"Nothin'; that's why I ask." The man had also become interested in the flotsam of the beach, and had stopped to pick up a dam-shell which he shied into the surf. Then he added slowly, and as if not to make a point of the inquiry, "Is she alive?"

"Yes. Here this week. Lives up in Warehold in that big house with the brick gate-posts."

The man walked on for some time in silence and then asked:

"You're sure the child is livin' and that the mother's name is Jane?"

"Sure? Don't I tell ye Cobden's in the crew and Miss Jane was here this week! He's up the beach on patrol or you'd 'a' seen him when you fust struck the Station."

The stranger quickened his steps. The information seemed to have put new life into him again.

"Did you ever hear of a man named Bart Holt," he asked, "who used to be 'round here?" Neither man was looking at the other as they talked. The conversation was merely to pass the time of day.

"Yes; he's the captain's son. Been dead for years. Died some'er's out in Brazil, so I've heard my father say. Had fever or something."
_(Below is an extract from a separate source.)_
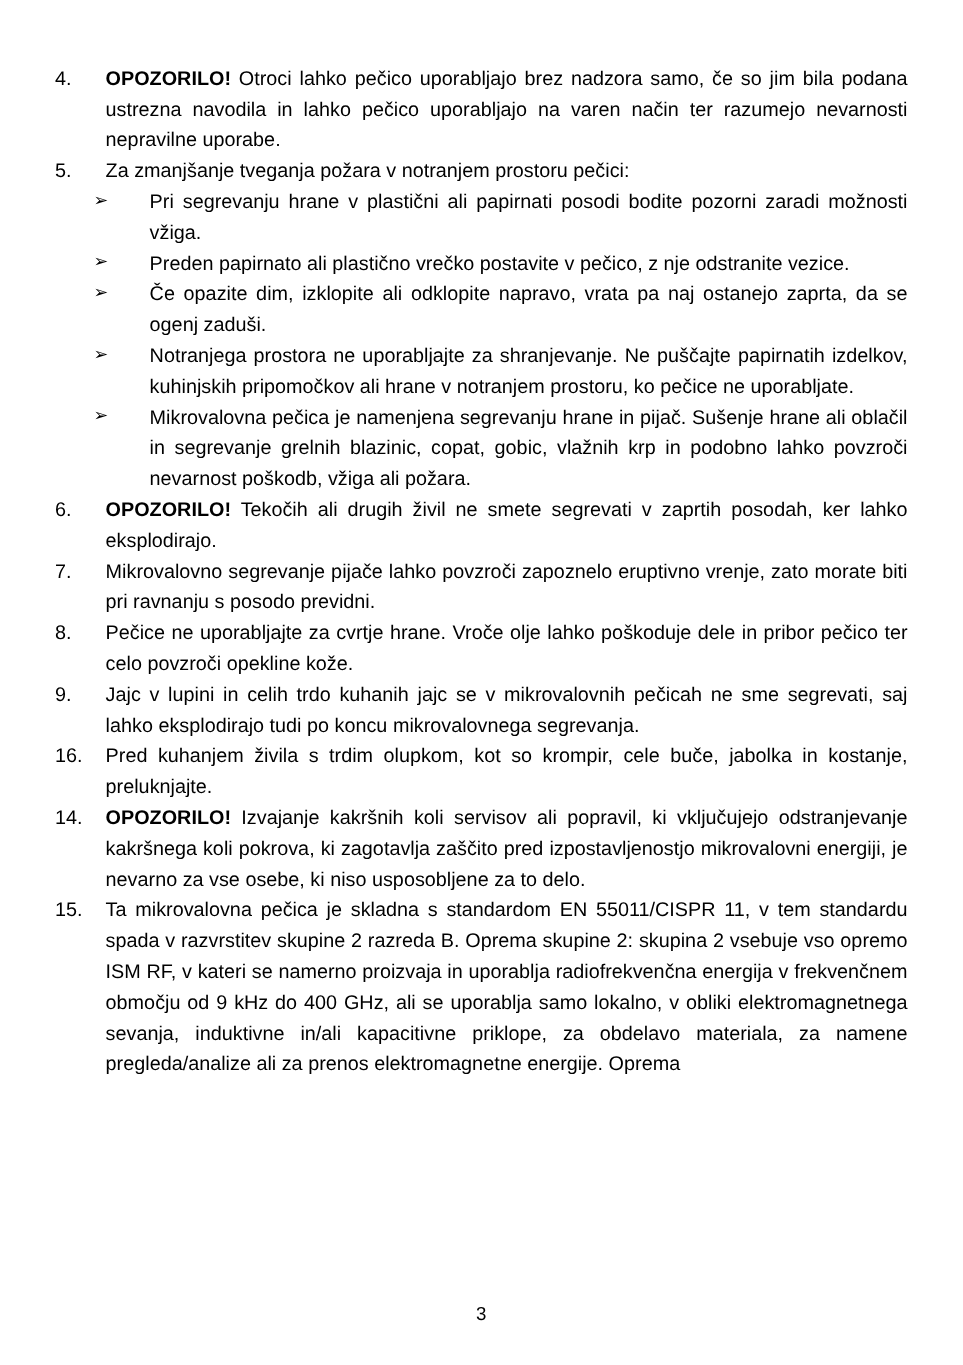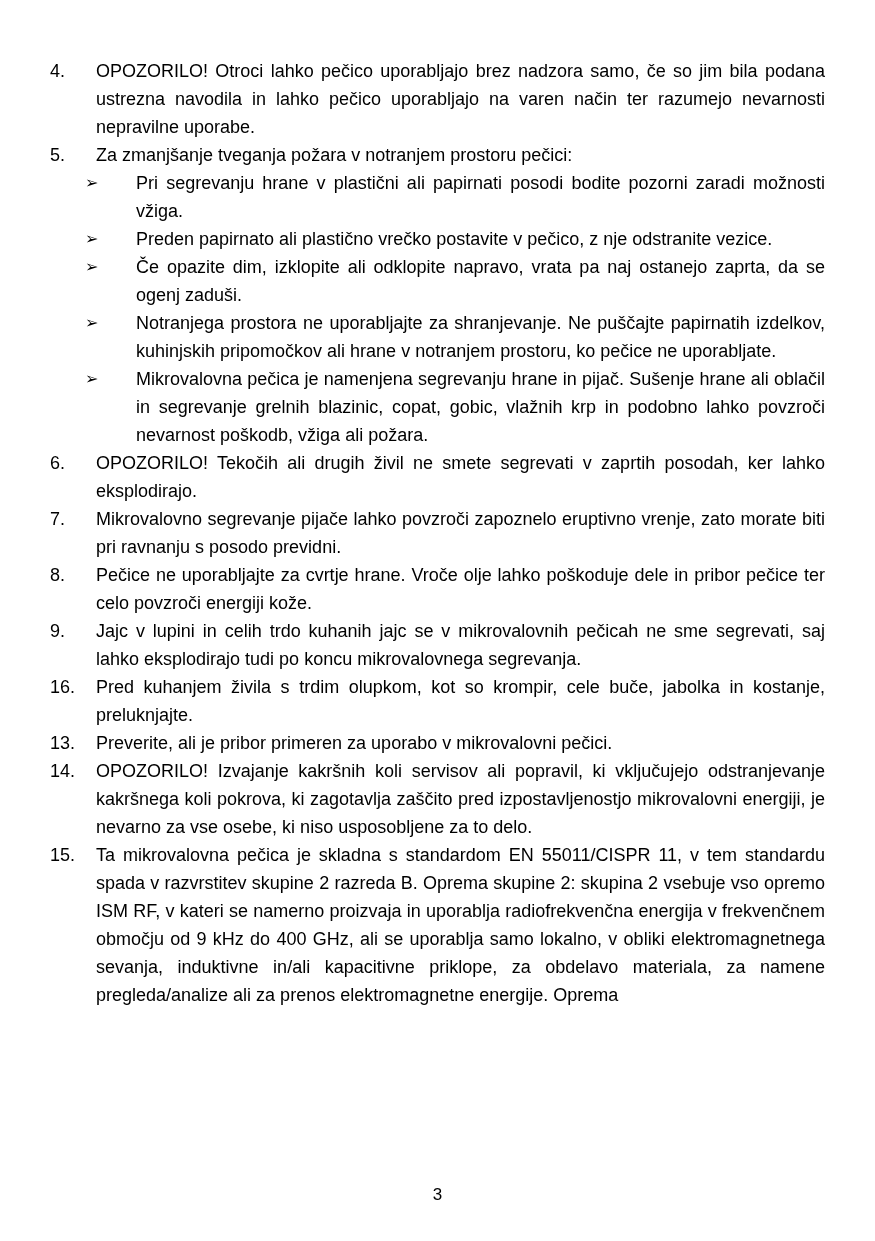"OPOZORILO!" .bold-prefix { font-weight: normal -> bold }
The Swede walked on in silence for some minutes. Then he stopped, faced Tod, took hold of the lapel of his coat, and said slowly, as he peered into his eyes:

"He ain't dead, no more'n you and I be. I worked for him for two years. He run the mines on a percentage. I got here last week, and he sent me down to find out how the land lay. If the woman was dead I was to say nothing and come back. If she was alive I was to tell the captain, his father, where a letter could reach him. They had some bad blood 'twixt 'em, but he didn't tell me what it was about. He may come home here to live, or he may go back to the mines; it's just how the old man takes it. That's what I've got to say to him. How do you think he'll take it?"